## TEXT SHOWN
—————
Bug 195508

Summary: HUB : Syncing IPTC with UTF-8 characters from XMP after conversion to printable ASCII
Product: [Applications] digikam Reporter: Milan Knížek <knizek>
Component: Metadata-HubAssignee: Digikam Developers <digikam-bugs-null>
Status: RESOLVED FIXED    
Severity: wishlist CC: ahuggel, alan.pater, aspotashev, caulier.gilles, dani, ebayard63-projet, jhaugex, michal, timid3000
Priority: NOR    
Version: 0.10.0   
Target Milestone: ---   
Platform: Ubuntu   
OS: Linux   
Latest Commit: Version Fixed In: 7.1.0
Sentry Crash Report:

Description Milan Knížek 2009-06-06 23:18:21 UTC
Version:           0.10.0 (using KDE 4.2.2)
OS:                Linux
Installed from:    Ubuntu Packages

The original IPTC standard allows only printable ASCII characters.

When using UTF-8 characters in Digikam (e.g. author, copyright, keywords), these are synced to IPTC wrongly - majority of unknown characters are replaced by a question mark, while some characters still survive (I assume those defined in ISO-8859-1 / Latin1 set).

I would assume that non-ASCII text should be transliterated to ASCII equivalent, if possible.

See the screenshot here:
http://www.milan-knizek.net/files/tmp/digikam_01.png

It shows both UTF-8 console and Digikam output and also the iconv command for transliteration.

(Ignore the repeated keyword "Kašpárek" in IPTC displayed by Digikam, this seems to be another bug reported by someone else earlier.)
Comment 1 caulier.gilles 2009-06-07 10:21:57 UTC
Milan,

This is the code :

http://lxr.kde.org/source/KDE/kdegraphics/libs/libkexiv2/libkexiv2/kexiv2iptc.cpp#357

The constraint is below : 

QString::toAscii() : http://doc.trolltech.com/4.5/qstring.html#toAscii

It's QT4 API.

Gilles Caulier
Comment 2 Mikolaj Machowski 2009-06-07 12:55:35 UTC
According to Metadata Working Group guidelines data should be written back to IPTC in UTF-8.

http://www.metadataworkinggroup.org/pdf/mwg_guidance.pdf
page 28:
 If the IPTC-IIM has not been written in UTF-8 before, a robust Changer SHOULD
convert all properties to UTF-8 and write the corresponding identifier for UTF-8 to the 1:90 DataSet.
—————
## WHAT YOU NEED TO DO
(a) In the bug report, why does the reporter ask readers to ignore the repeated keyword "Kašpárek" in the IPTC data that digiKam shows? Answer in one to three sentences.
(b) Transcribe the bug report word for word, everything from "When using UTF-8" down to "equivalent, if possible.".
The listing after this point is separate material, unrelated to the bug report.

## DATA BLOCK
—————
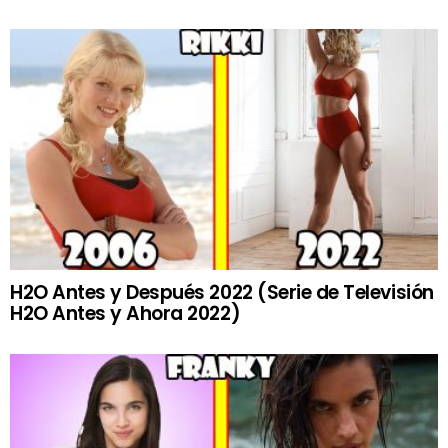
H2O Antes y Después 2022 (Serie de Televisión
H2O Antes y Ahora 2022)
—————
## SOLUTIONS FOR EACH TASK
(a) The reporter says the repetition appears to be a separate bug that someone else reported earlier.

(b)
When using UTF-8 characters in Digikam (e.g. author, copyright, keywords), these are synced to IPTC wrongly - majority of unknown characters are replaced by a question mark, while some characters still survive (I assume those defined in ISO-8859-1 / Latin1 set).

I would assume that non-ASCII text should be transliterated to ASCII equivalent, if possible.